Problem to work on:
Nothing may be left out of the listing below but its images; repeat the rest exactly.

Material for this task:
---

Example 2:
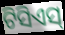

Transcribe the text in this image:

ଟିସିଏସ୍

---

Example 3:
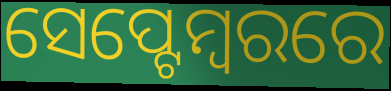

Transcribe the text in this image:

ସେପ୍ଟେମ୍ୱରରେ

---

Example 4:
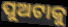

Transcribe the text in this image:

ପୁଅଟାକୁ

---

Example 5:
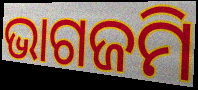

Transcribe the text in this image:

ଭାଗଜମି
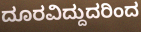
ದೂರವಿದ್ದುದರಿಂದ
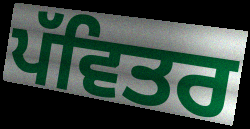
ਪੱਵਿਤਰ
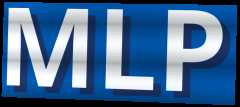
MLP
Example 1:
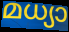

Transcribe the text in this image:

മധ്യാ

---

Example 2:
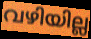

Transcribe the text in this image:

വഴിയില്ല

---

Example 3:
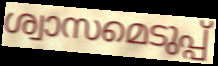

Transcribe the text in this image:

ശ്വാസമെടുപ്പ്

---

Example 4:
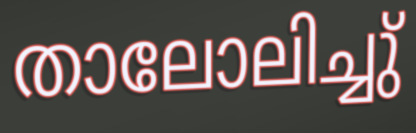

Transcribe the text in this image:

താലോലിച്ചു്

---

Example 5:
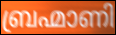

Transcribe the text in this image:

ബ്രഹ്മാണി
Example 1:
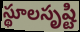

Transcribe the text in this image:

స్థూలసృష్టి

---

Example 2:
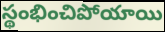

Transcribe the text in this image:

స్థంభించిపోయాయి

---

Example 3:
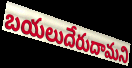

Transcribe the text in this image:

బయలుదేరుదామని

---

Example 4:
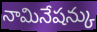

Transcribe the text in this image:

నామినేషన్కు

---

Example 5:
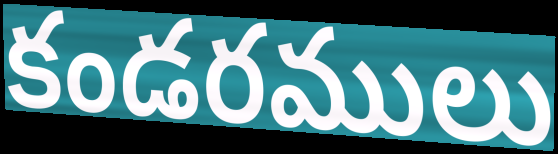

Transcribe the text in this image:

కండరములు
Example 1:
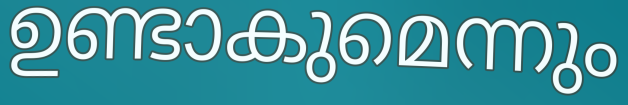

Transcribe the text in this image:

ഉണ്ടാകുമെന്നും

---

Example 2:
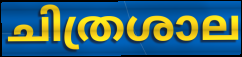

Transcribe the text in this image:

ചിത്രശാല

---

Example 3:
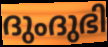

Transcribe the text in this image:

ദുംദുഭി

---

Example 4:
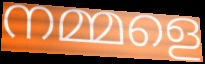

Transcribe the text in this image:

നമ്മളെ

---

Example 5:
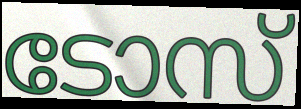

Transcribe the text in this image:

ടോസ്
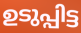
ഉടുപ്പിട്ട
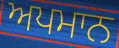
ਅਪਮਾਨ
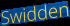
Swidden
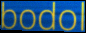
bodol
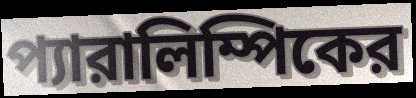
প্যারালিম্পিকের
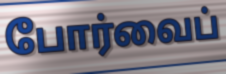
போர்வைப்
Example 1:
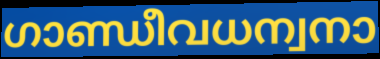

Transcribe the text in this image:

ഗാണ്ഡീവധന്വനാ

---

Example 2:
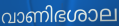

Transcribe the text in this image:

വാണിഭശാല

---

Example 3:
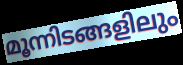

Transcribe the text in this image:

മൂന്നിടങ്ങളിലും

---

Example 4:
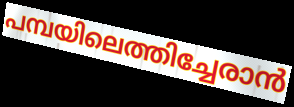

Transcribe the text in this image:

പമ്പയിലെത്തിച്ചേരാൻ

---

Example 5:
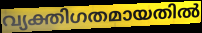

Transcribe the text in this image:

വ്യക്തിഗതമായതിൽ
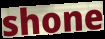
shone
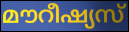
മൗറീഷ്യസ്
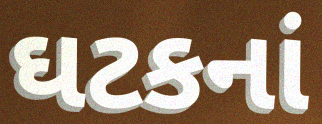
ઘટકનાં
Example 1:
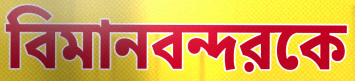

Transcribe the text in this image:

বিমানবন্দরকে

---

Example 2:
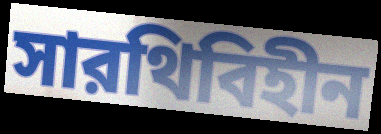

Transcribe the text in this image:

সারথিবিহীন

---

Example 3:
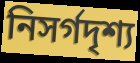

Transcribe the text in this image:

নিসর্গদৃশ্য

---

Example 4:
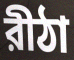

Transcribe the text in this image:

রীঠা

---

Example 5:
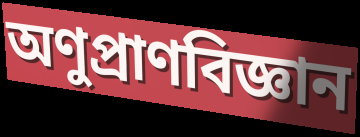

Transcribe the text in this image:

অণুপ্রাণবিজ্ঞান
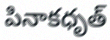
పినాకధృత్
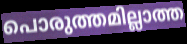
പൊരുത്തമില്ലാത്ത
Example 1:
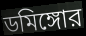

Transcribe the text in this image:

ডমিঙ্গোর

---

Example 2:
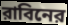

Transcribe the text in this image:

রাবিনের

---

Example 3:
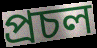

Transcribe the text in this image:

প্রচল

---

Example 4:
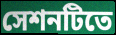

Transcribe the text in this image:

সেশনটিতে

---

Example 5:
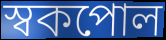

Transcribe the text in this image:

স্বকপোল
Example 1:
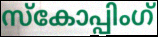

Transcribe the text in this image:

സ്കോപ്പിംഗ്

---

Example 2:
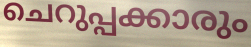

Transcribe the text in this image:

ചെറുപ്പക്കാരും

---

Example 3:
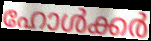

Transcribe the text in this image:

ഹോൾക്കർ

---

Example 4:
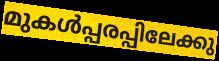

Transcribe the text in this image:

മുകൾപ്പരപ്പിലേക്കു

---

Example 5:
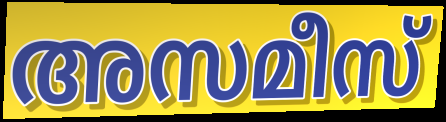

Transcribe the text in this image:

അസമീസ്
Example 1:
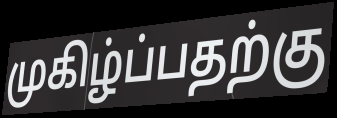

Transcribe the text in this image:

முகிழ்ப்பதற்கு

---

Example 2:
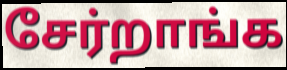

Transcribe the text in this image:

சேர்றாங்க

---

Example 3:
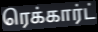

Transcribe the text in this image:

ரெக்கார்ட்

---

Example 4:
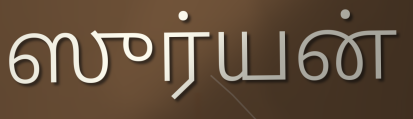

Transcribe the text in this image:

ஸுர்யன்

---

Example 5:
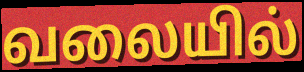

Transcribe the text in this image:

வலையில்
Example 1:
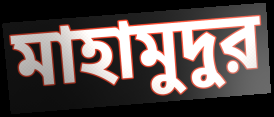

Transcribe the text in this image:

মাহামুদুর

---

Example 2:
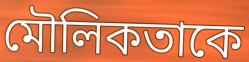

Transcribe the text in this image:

Solution:
---

Example 2:

Transcribe the text in this image:

ଟିସିଏସ୍

---

Example 3:

Transcribe the text in this image:

ସେପ୍ଟେମ୍ୱରରେ

---

Example 4:

Transcribe the text in this image:

ପୁଅଟାକୁ

---

Example 5:

Transcribe the text in this image:

ଭାଗଜମି
ದೂರವಿದ್ದುದರಿಂದ
ਪੱਵਿਤਰ
MLP
Example 1:

Transcribe the text in this image:

മധ്യാ

---

Example 2:

Transcribe the text in this image:

വഴിയില്ല

---

Example 3:

Transcribe the text in this image:

ശ്വാസമെടുപ്പ്

---

Example 4:

Transcribe the text in this image:

താലോലിച്ചു്

---

Example 5:

Transcribe the text in this image:

ബ്രഹ്മാണി
Example 1:

Transcribe the text in this image:

స్థూలసృష్టి

---

Example 2:

Transcribe the text in this image:

స్థంభించిపోయాయి

---

Example 3:

Transcribe the text in this image:

బయలుదేరుదామని

---

Example 4:

Transcribe the text in this image:

నామినేషన్కు

---

Example 5:

Transcribe the text in this image:

కండరములు
Example 1:

Transcribe the text in this image:

ഉണ്ടാകുമെന്നും

---

Example 2:

Transcribe the text in this image:

ചിത്രശാല

---

Example 3:

Transcribe the text in this image:

ദുംദുഭി

---

Example 4:

Transcribe the text in this image:

നമ്മളെ

---

Example 5:

Transcribe the text in this image:

ടോസ്
ഉടുപ്പിട്ട
ਅਪਮਾਨ
Swidden
bodol
প্যারালিম্পিকের
போர்வைப்
Example 1:

Transcribe the text in this image:

ഗാണ്ഡീവധന്വനാ

---

Example 2:

Transcribe the text in this image:

വാണിഭശാല

---

Example 3:

Transcribe the text in this image:

മൂന്നിടങ്ങളിലും

---

Example 4:

Transcribe the text in this image:

പമ്പയിലെത്തിച്ചേരാൻ

---

Example 5:

Transcribe the text in this image:

വ്യക്തിഗതമായതിൽ
shone
മൗറീഷ്യസ്
ઘટકનાં
Example 1:

Transcribe the text in this image:

বিমানবন্দরকে

---

Example 2:

Transcribe the text in this image:

সারথিবিহীন

---

Example 3:

Transcribe the text in this image:

নিসর্গদৃশ্য

---

Example 4:

Transcribe the text in this image:

রীঠা

---

Example 5:

Transcribe the text in this image:

অণুপ্রাণবিজ্ঞান
పినాకధృత్
പൊരുത്തമില്ലാത്ത
Example 1:

Transcribe the text in this image:

ডমিঙ্গোর

---

Example 2:

Transcribe the text in this image:

রাবিনের

---

Example 3:

Transcribe the text in this image:

প্রচল

---

Example 4:

Transcribe the text in this image:

সেশনটিতে

---

Example 5:

Transcribe the text in this image:

স্বকপোল
Example 1:

Transcribe the text in this image:

സ്കോപ്പിംഗ്

---

Example 2:

Transcribe the text in this image:

ചെറുപ്പക്കാരും

---

Example 3:

Transcribe the text in this image:

ഹോൾക്കർ

---

Example 4:

Transcribe the text in this image:

മുകൾപ്പരപ്പിലേക്കു

---

Example 5:

Transcribe the text in this image:

അസമീസ്
Example 1:

Transcribe the text in this image:

முகிழ்ப்பதற்கு

---

Example 2:

Transcribe the text in this image:

சேர்றாங்க

---

Example 3:

Transcribe the text in this image:

ரெக்கார்ட்

---

Example 4:

Transcribe the text in this image:

ஸுர்யன்

---

Example 5:

Transcribe the text in this image:

வலையில்
Example 1:

Transcribe the text in this image:

মাহামুদুর

---

Example 2:

Transcribe the text in this image:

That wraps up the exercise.